* Work instruction
Across the listing that follows, establish how many lines contain the string "POST" and provide that number by itself.

* Raw data
········

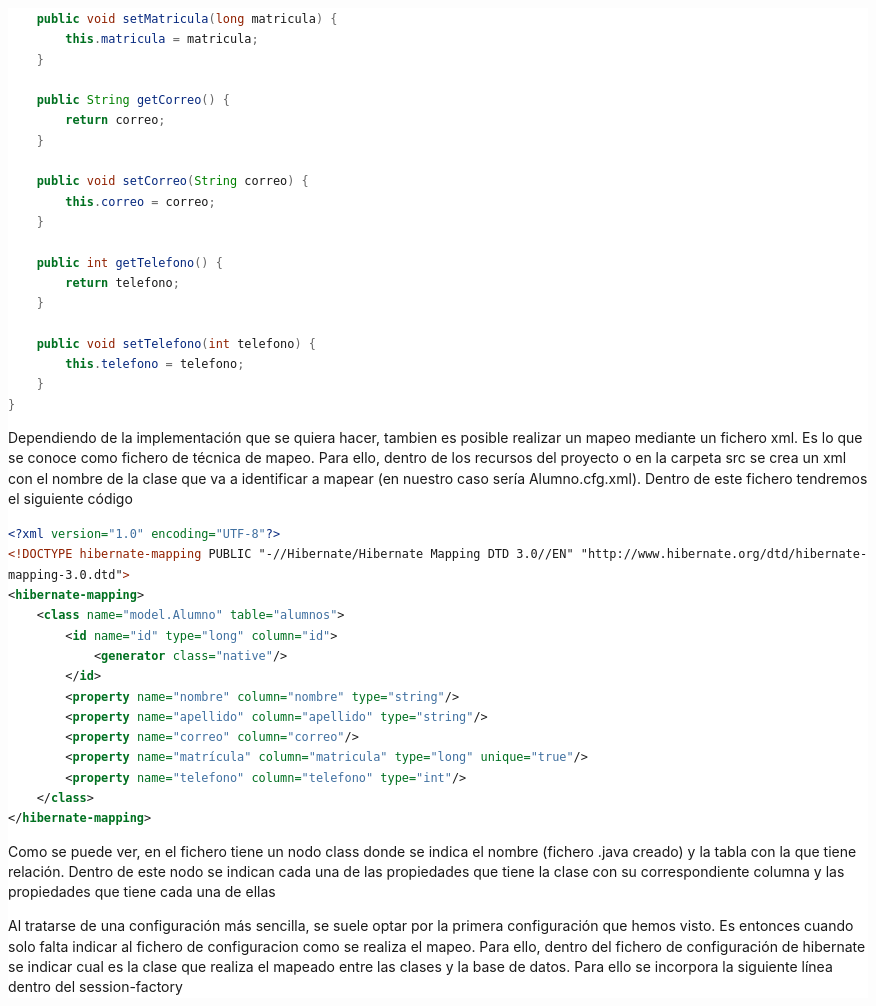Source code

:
 ```java
    public void setMatricula(long matricula) {
        this.matricula = matricula;
    }

    public String getCorreo() {
        return correo;
    }

    public void setCorreo(String correo) {
        this.correo = correo;
    }

    public int getTelefono() {
        return telefono;
    }

    public void setTelefono(int telefono) {
        this.telefono = telefono;
    }
}

```

Dependiendo de la implementación que se quiera hacer, tambien es posible realizar un mapeo mediante un fichero xml. Es lo que se conoce como fichero de técnica de mapeo. Para ello, dentro de los recursos del proyecto o en la carpeta src se crea un xml con el nombre de la clase que va a identificar a mapear (en nuestro caso sería Alumno.cfg.xml). Dentro de este fichero tendremos el siguiente código

```xml
<?xml version="1.0" encoding="UTF-8"?>
<!DOCTYPE hibernate-mapping PUBLIC "-//Hibernate/Hibernate Mapping DTD 3.0//EN" "http://www.hibernate.org/dtd/hibernate-mapping-3.0.dtd">
<hibernate-mapping>
    <class name="model.Alumno" table="alumnos">
        <id name="id" type="long" column="id">
            <generator class="native"/>
        </id>
        <property name="nombre" column="nombre" type="string"/>
        <property name="apellido" column="apellido" type="string"/>
        <property name="correo" column="correo"/>
        <property name="matrícula" column="matricula" type="long" unique="true"/>
        <property name="telefono" column="telefono" type="int"/>
    </class>
</hibernate-mapping>
```

Como se puede ver, en el fichero tiene un nodo class donde se indica el nombre (fichero .java creado) y la tabla con la que tiene relación. Dentro de este nodo se indican cada una de las propiedades que tiene la clase con su correspondiente columna y las propiedades que tiene cada una de ellas

Al tratarse de una configuración más sencilla, se suele optar por la primera configuración que hemos visto. Es entonces cuando solo falta indicar al fichero de configuracion como se realiza el mapeo. Para ello, dentro del fichero de configuración de hibernate se indicar cual es la clase que realiza el mapeado entre las clases y la base de datos. Para ello se incorpora la siguiente línea dentro del session-factory
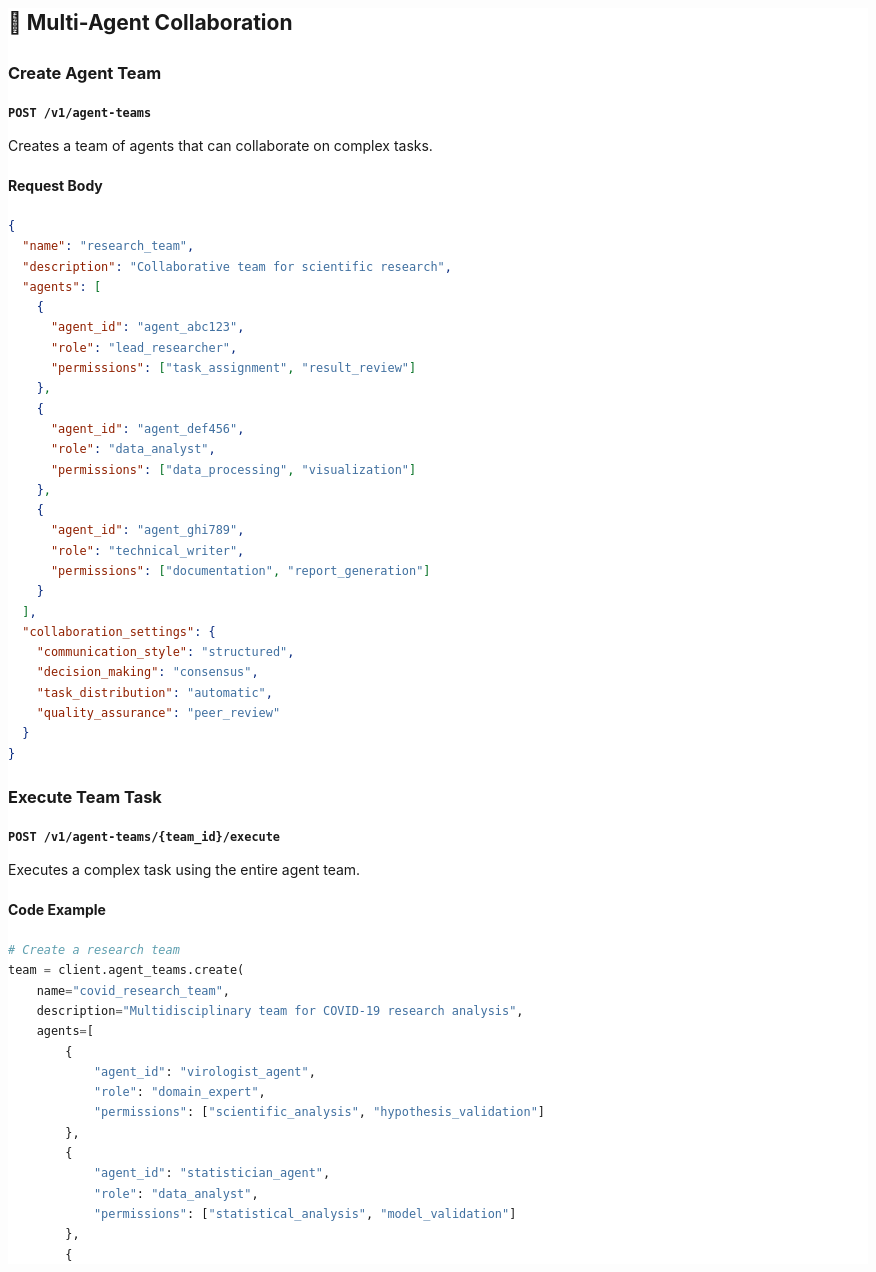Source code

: ## 🤝 Multi-Agent Collaboration

### Create Agent Team

**`POST /v1/agent-teams`**

Creates a team of agents that can collaborate on complex tasks.

#### Request Body

```json
{
  "name": "research_team",
  "description": "Collaborative team for scientific research",
  "agents": [
    {
      "agent_id": "agent_abc123",
      "role": "lead_researcher",
      "permissions": ["task_assignment", "result_review"]
    },
    {
      "agent_id": "agent_def456", 
      "role": "data_analyst",
      "permissions": ["data_processing", "visualization"]
    },
    {
      "agent_id": "agent_ghi789",
      "role": "technical_writer",
      "permissions": ["documentation", "report_generation"]
    }
  ],
  "collaboration_settings": {
    "communication_style": "structured",
    "decision_making": "consensus",
    "task_distribution": "automatic",
    "quality_assurance": "peer_review"
  }
}
```

### Execute Team Task

**`POST /v1/agent-teams/{team_id}/execute`**

Executes a complex task using the entire agent team.

#### Code Example

```python
# Create a research team
team = client.agent_teams.create(
    name="covid_research_team",
    description="Multidisciplinary team for COVID-19 research analysis",
    agents=[
        {
            "agent_id": "virologist_agent",
            "role": "domain_expert",
            "permissions": ["scientific_analysis", "hypothesis_validation"]
        },
        {
            "agent_id": "statistician_agent", 
            "role": "data_analyst",
            "permissions": ["statistical_analysis", "model_validation"]
        },
        {
```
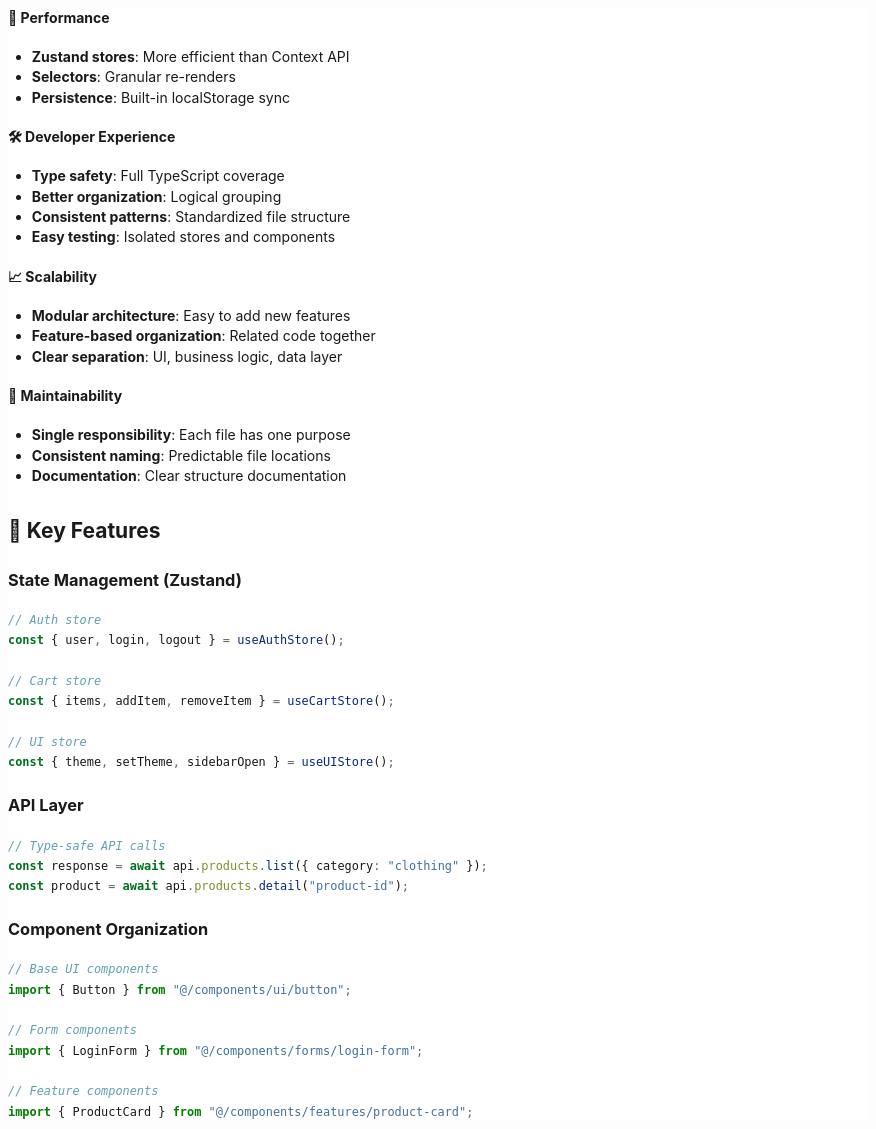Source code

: #### 🚀 Performance

- **Zustand stores**: More efficient than Context API
- **Selectors**: Granular re-renders
- **Persistence**: Built-in localStorage sync

#### 🛠️ Developer Experience

- **Type safety**: Full TypeScript coverage
- **Better organization**: Logical grouping
- **Consistent patterns**: Standardized file structure
- **Easy testing**: Isolated stores and components

#### 📈 Scalability

- **Modular architecture**: Easy to add new features
- **Feature-based organization**: Related code together
- **Clear separation**: UI, business logic, data layer

#### 🔧 Maintainability

- **Single responsibility**: Each file has one purpose
- **Consistent naming**: Predictable file locations
- **Documentation**: Clear structure documentation

## 🎯 Key Features

### State Management (Zustand)

```typescript
// Auth store
const { user, login, logout } = useAuthStore();

// Cart store
const { items, addItem, removeItem } = useCartStore();

// UI store
const { theme, setTheme, sidebarOpen } = useUIStore();
```

### API Layer

```typescript
// Type-safe API calls
const response = await api.products.list({ category: "clothing" });
const product = await api.products.detail("product-id");
```

### Component Organization

```typescript
// Base UI components
import { Button } from "@/components/ui/button";

// Form components
import { LoginForm } from "@/components/forms/login-form";

// Feature components
import { ProductCard } from "@/components/features/product-card";
```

········

* Answer space
2